HeidelbergCement's track record can be a valuable insight into its earnings performance, but it certainly doesn't tell the whole story. Companies that are profitable, but have volatile earnings, can have many factors impacting its business. You should continue to research HeidelbergCement to get a more holistic view of the stock by looking at:

  1. Future Outlook: What are well-informed industry analysts predicting for HEI’s future growth? Take a look at our free research report of analyst consensus for HEI’s outlook.

  2. Financial Health: Are HEI’s operations financially sustainable? Balance sheets can be hard to analyze, which is why we’ve done it for you. Check out our financial health checks here.

  3. Other High-Performing Stocks: Are there other stocks that provide better prospects with proven track records? Explore our free list of these great stocks here.

NB: Figures in this article are calculated using data from the trailing twelve months from 31 December 2019. This may not be consistent with full year annual report figures.

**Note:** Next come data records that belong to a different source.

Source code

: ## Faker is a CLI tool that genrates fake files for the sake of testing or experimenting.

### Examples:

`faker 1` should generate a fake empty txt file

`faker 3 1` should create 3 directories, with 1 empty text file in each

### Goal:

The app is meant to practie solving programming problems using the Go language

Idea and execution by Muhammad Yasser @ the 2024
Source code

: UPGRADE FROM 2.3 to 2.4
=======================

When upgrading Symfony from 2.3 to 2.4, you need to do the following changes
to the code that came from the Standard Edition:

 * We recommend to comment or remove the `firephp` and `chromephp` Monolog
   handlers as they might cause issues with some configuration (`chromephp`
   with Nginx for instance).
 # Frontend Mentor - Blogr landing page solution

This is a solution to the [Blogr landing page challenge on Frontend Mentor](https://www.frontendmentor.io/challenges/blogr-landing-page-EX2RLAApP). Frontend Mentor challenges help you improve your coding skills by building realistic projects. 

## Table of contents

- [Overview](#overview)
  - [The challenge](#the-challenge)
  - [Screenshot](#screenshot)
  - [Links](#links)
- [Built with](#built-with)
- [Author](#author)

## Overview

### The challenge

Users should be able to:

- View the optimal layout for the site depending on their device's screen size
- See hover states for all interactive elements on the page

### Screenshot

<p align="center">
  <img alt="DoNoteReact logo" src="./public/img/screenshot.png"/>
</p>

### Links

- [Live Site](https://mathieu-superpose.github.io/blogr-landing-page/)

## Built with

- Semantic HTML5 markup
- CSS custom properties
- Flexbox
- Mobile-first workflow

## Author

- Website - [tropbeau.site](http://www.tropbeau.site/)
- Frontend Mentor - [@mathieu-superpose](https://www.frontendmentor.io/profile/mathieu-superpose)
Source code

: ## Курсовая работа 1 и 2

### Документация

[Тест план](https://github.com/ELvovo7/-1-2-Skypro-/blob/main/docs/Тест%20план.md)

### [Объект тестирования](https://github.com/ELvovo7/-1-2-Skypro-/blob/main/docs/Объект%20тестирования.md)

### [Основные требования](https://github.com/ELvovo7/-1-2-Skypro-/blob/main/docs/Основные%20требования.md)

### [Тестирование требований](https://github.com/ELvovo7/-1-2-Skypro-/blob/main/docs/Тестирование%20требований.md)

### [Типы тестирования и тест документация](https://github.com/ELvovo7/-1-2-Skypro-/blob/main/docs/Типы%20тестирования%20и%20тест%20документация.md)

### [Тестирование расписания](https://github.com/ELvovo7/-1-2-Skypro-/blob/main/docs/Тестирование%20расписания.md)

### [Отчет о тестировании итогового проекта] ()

If you spot an error that warrants correction, please contact the editor at editorial-team@simplywallst.com. This article by Simply Wall St is general in nature. It does not constitute a recommendation to buy or sell any stock, and does not take account of your objectives, or your financial situation. Simply Wall St has no position in the stocks mentioned.

We aim to bring you long-term focused research analysis driven by fundamental data. Note that our analysis may not factor in the latest price-sensitive company announcements or qualitative material. Thank you for reading.